Resource Synchronization by 3Shain · Pull Request #73 · 3Shain/dxmt

3Shain · 2025-06-25T02:41:23Z

This PR implements:

Fence-based synchronization: completely get rid of automatic hazard tracking behavior of Metal 3
Intrapass barriers

The old implementation

#51 introduces a "half" hazard tracking based on Partitioned Bloom Filter, and it's only used to provide information about "whether two encoders' order can be swapped" to find more opportunities of encoder coalescing optimization, whereas the Metal 3 driver will still perform its own hazard resolving, thus essentially it is doing double work. Also there is no way to temporarily opt out automatic hazard tracking even when it can be proved that multiple accesses can be safely overlapped.

The new implementation

Therefore a new fence-based synchronization is implemented in this PR.

Intro

First of all let's focus on synchronization of encoders and ignore intrapass barriers.

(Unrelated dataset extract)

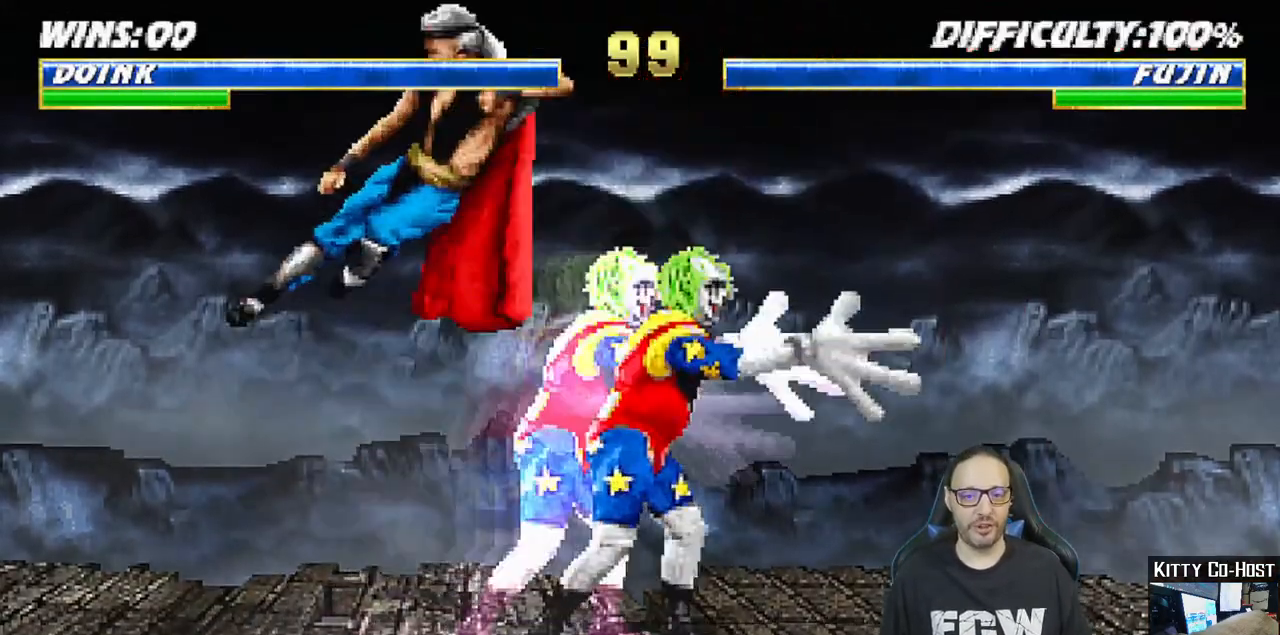
{"buttons": ["L1", "R1", "DPAD_RIGHT"], "left_stick": "center", "right_stick": "center", "events": [[250, "DPAD_LEFT", "down"], [250, "L1", "down"], [267, "DPAD_DOWN", "down"], [300, "DPAD_DOWN", "up"], [317, "DPAD_DOWN", "down"], [317, "DPAD_LEFT", "up"], [350, "DPAD_DOWN", "up"], [350, "DPAD_RIGHT", "down"], [367, "DPAD_DOWN", "down"], [400, "DPAD_DOWN", "up"], [417, "DPAD_DOWN", "down"], [450, "DPAD_DOWN", "up"], [467, "DPAD_DOWN", "down"], [500, "DPAD_DOWN", "up"]]}
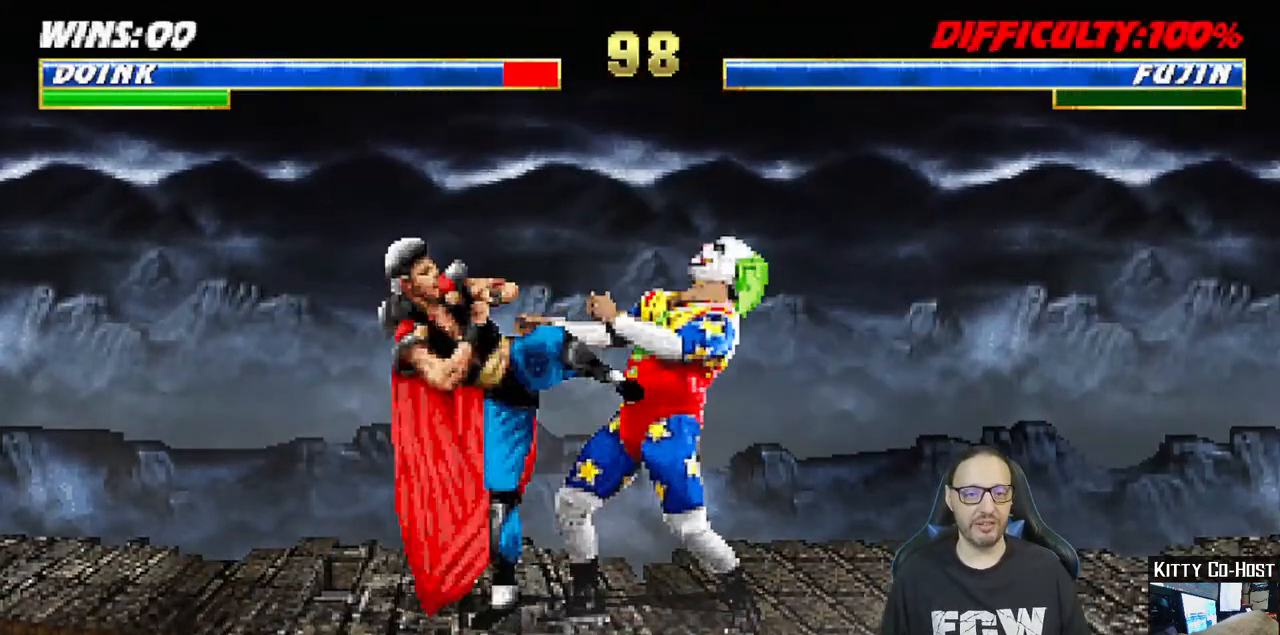
{"buttons": ["CROSS", "L1", "R1", "DPAD_RIGHT"], "left_stick": "center", "right_stick": "center", "events": [[17, "DPAD_DOWN", "down"], [50, "DPAD_DOWN", "up"], [83, "DPAD_DOWN", "down"], [100, "DPAD_DOWN", "up"], [117, "DPAD_DOWN", "down"], [150, "DPAD_DOWN", "up"], [167, "DPAD_DOWN", "down"], [200, "DPAD_DOWN", "up"], [217, "DPAD_DOWN", "down"], [250, "DPAD_DOWN", "up"], [267, "DPAD_DOWN", "down"], [300, "DPAD_DOWN", "up"], [317, "DPAD_DOWN", "down"], [350, "DPAD_DOWN", "up"], [367, "DPAD_DOWN", "down"], [400, "DPAD_DOWN", "up"], [417, "DPAD_DOWN", "down"], [450, "DPAD_DOWN", "up"], [467, "DPAD_DOWN", "down"], [500, "CROSS", "down"], [500, "DPAD_DOWN", "up"]]}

Let's say we have encoder A and B. B is encoded after A. They both access the same resource R.

If A reads R and B also reads R, no fence required between them.
If A reads R and B writes R, then we need a fence to resolve a write-after-read (WaR) hazard.
Similarly, there are also RaW and WaW hazards to resolve.

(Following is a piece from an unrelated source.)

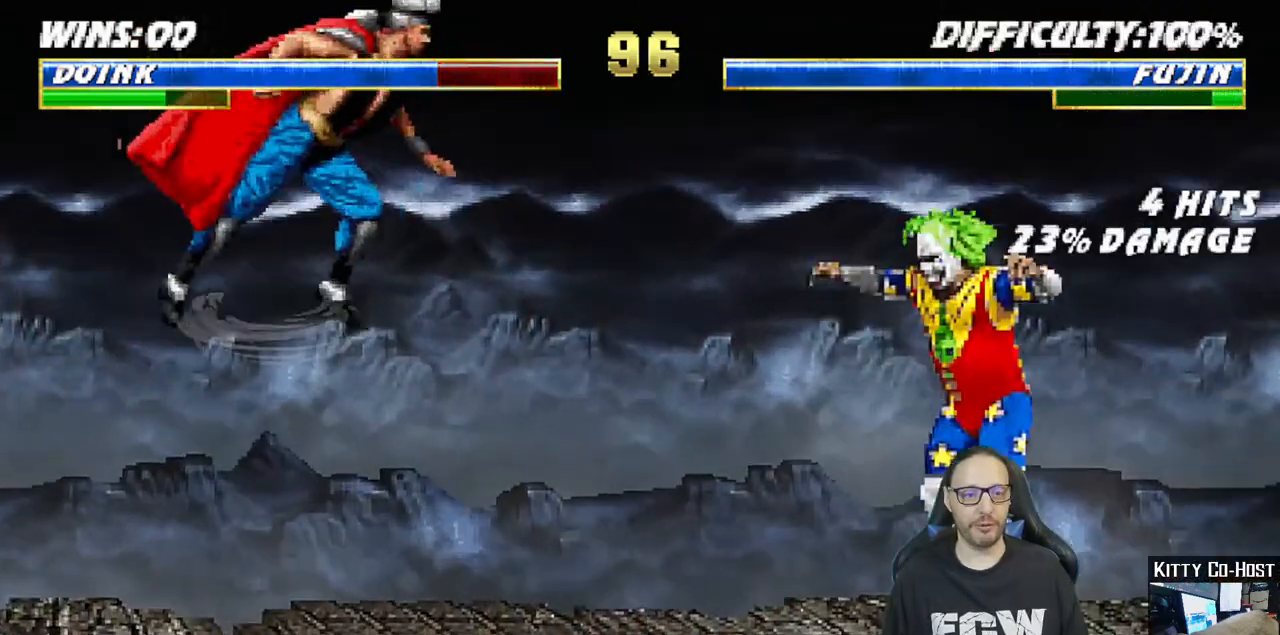
{"buttons": [], "left_stick": "center", "right_stick": "center", "events": [[83, "DPAD_LEFT", "up"], [117, "DPAD_UP", "up"], [133, "TRIANGLE", "up"], [150, "L1", "up"], [183, "TRIANGLE", "down"], [383, "TRIANGLE", "up"]]}
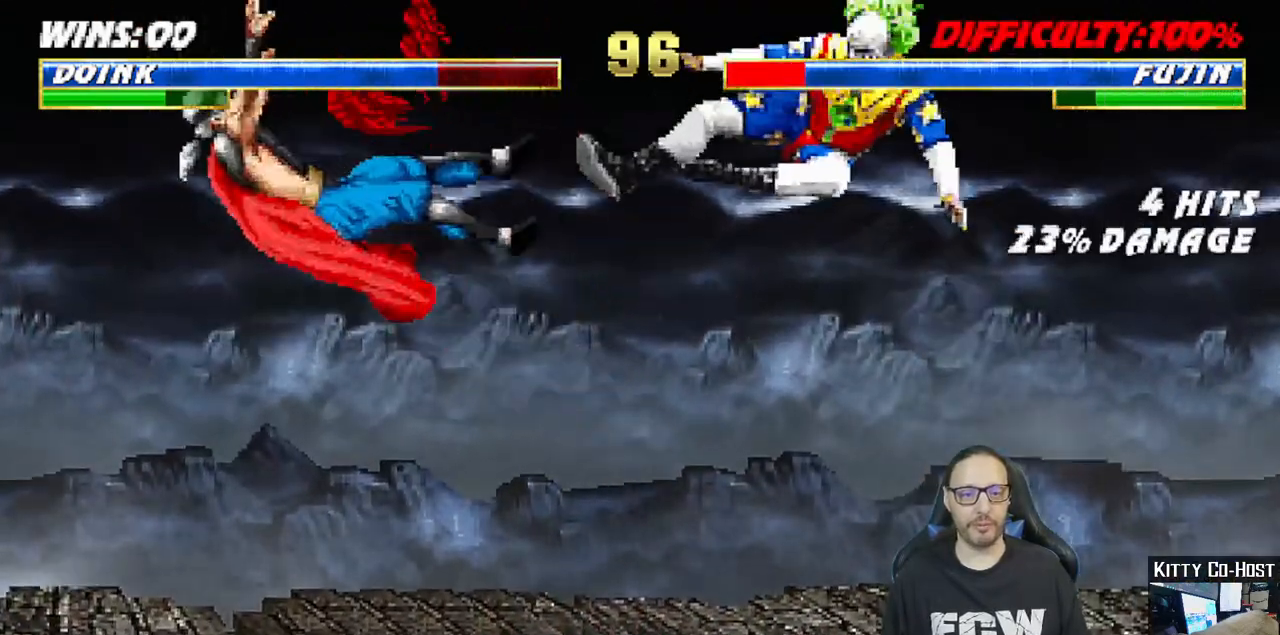
{"buttons": [], "left_stick": "center", "right_stick": "center", "events": [[167, "L1", "down"], [183, "DPAD_LEFT", "down"], [450, "DPAD_LEFT", "up"], [467, "L1", "up"]]}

Then it is straightforward to implement such algorithm:

Assign each resource two states: the last write encoder last_write, and a list of all previous read encoders last_reads
When encoder reads a resource:
- (RaW) Insert a fence between last_write and current encoder
- Add current encoder to last_reads
When encoder writes a resource
- (WaW) Insert a fence between last_write and current encoder, and set last_write to current encoder
- (WaR) Insert a fence between all last_reads and current encoder, and clear last_reads

What if a encoder firstly writes then reads a resource? Well that should be handled by intrapass barrier, but we ignore it at the moment and assume an encoder would either read or write a resource. Although there is a more practical problem to consider: what is the maximum size of last_reads list, if a resource is never written? Ideally the app should create immutable resource, but it's also not uncommon to have a normal resource that is occasionally updated by blit operation and frequently read from shaders. Thankfully, there is an upper bound in theory: because we don't need to insert a fence if the encoder is known to be completed.

Lanes & Parity

Let's think from a different angle: what's the number of encoders that can be concurrently executed on GPU? In practice this is often a single-digit number, not because of hardware capabilities, but the nature of workload: most of work introduces data dependency, and other highly parallelizable works often have a high shader occupancy (meaning the GPU can utilize most/all of cores to execute the workload). Then we can assume a reasonable number of maximum concurrent encoders K ( in code: kLane, value is 64 in this implementation), and introduce the concept of lane and parity.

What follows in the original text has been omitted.